Given records Block Start

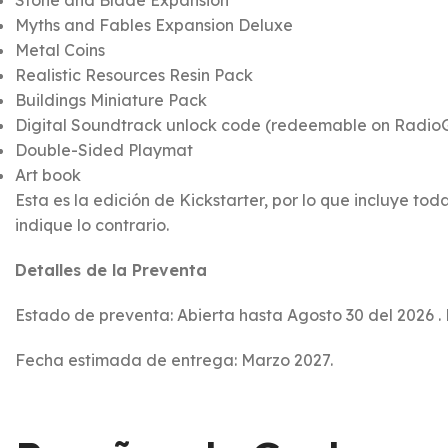
Myths and Fables Expansion Deluxe
Metal Coins
Realistic Resources Resin Pack
Buildings Miniature Pack
Digital Soundtrack unlock code (redeemable on Radio
Double-Sided Playmat
Art book
Esta es la edición de Kickstarter, por lo que incluye 
indique lo contrario.
Detalles de la Preventa
Estado de preventa: Abierta hasta Agosto 30 del 2026 .
Fecha estimada de entrega: Marzo 2027.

Given records Block End

Task |
When the word "Pack" appears in a line of the listing, pull that line out.

Answer to this task |
Realistic Resources Resin Pack
Buildings Miniature Pack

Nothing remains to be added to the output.